LESSON #3 : We have a lot of crap // You know, in hindsight, maybe all our weird shopping experiences are nature’s way of telling us we don’t need more things anyway? Because after the JL dramz, our stuff from home arrived. And holy crap, after 18 months of living without it, I really do not know how we ever lived with it. 27 boxes showed up, and I think about 10 were unpacked, packed right back up, and donated.
It was nice to realize that 18 months of a semi-nomadic life did teach us a few lessons, and one is that we don’t need so. much. stuff. Unfortunately, the fun of decorating a new space is mildly taking over, but, if I may say myself — and this is my post, so I will — I’m getting much, much better at being a thoughtful shopper and trying to only buy things that serve a purpose.
I say try, because I’m really obsessed with Graham & Green and I’m not sure the owl bookends I just bought are actually that useful.
LESSON #4: British humor slays me // I appreciate nothing more than a dry sense of humor, and British people are the DRIEST. It’s the very best, except, because their humor is so understated, so, too, are the responses. And I am pretty much anything but understated.
At parties, while the rest of the group lets out a little giggle when someone cracks a joke, I seriously sometimes have trouble regaining composure. Because once I’ve realized I’ve laughed too hard at a joke, well, then, I can’t stop laughing.
LESSON #5 : British people love to drink // I mean, no shit, but seriously. They love it. It’s raining? Ugh, let’s have a pint. It’s sunny! Let’s have a pint! Monday? PINTS. Friday? PIIIIIIIIINTS.
I don’t know if it’s because last call is so early at the pubs (most close by midnight, even on the weekends), or what, but they will take literally any excuse to have an afternoon pint… and then not stop until they can’t see straight. Our neighborhood is borderline insane by 9 PM on a Friday, and we’re mostly surrounded by families!
All of this is to say that obviously, we approve.
BONUS LESSON : London is the best // It is. It’s the very, very best. I mean, I’ve only been here for three months, but still! I’m smitten. I obviously had reached my cap on country living in la forêt, but before we knew where we were heading, I was concerned we might land in a city that wasn’t the best fit. I love that we have a social life that doesn’t exclusively revolve around château bonfires in the middle of a field, I love that we have a neighborhood coffee shop that knows our order, I love that the hubs’s daily commute involves a morning walk through Hyde Park, and I love that burgers are having a real moment here.

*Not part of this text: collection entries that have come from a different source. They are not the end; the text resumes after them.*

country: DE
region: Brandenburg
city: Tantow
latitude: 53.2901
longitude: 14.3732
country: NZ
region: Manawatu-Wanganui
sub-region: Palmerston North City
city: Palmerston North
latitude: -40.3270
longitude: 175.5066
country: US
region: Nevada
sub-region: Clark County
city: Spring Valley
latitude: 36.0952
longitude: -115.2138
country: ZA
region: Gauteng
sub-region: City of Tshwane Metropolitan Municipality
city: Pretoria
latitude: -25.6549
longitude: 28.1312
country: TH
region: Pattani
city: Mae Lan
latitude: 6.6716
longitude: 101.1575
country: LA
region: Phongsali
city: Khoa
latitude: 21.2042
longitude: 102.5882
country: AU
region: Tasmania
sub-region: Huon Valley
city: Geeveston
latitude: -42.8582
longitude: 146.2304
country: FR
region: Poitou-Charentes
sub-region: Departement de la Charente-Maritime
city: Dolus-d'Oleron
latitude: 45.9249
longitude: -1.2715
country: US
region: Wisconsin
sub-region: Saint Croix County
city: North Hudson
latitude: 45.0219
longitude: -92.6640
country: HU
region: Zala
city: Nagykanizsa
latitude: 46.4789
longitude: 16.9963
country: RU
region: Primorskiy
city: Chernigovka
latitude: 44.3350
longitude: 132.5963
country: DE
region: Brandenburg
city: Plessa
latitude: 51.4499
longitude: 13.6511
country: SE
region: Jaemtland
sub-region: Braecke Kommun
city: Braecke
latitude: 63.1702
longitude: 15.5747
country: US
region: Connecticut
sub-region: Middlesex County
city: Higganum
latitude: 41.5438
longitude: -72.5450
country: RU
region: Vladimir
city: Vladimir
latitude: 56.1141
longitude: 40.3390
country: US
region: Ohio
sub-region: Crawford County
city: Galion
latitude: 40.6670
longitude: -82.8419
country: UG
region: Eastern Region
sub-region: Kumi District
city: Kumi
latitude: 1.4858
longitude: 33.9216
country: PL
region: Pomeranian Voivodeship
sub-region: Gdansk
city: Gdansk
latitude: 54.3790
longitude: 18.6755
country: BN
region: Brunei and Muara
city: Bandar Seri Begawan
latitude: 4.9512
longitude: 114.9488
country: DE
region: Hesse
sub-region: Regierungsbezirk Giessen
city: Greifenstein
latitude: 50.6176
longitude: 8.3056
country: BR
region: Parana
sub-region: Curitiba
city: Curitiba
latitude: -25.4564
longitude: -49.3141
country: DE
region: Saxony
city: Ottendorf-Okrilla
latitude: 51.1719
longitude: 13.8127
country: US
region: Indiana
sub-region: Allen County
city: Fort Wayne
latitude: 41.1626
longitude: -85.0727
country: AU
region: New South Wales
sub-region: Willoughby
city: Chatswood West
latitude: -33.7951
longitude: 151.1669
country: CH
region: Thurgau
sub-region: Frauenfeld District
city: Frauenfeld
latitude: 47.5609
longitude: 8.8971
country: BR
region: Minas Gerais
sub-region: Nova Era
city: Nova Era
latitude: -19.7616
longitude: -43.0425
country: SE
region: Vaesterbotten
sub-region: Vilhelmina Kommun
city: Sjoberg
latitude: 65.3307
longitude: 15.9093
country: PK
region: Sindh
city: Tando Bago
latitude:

Yeah, no gif for this one, so instead, a question: Londoners — favorite burger spot? We’ve tried an embarrassing amount of places, but we’re clearly not done yet. So far, Honest, BOBO, and Burger & Lobster are in the lead, with BOOM as the surprising recent fave. Help a meat eater out, because I have a wino to impress in one month and counting.
And there we have it! Three months really isn’t all that long, so I’m sure there will be loads of lessons to regale you with in the very near future.
And until then, pip pip cheerio. Or whatever.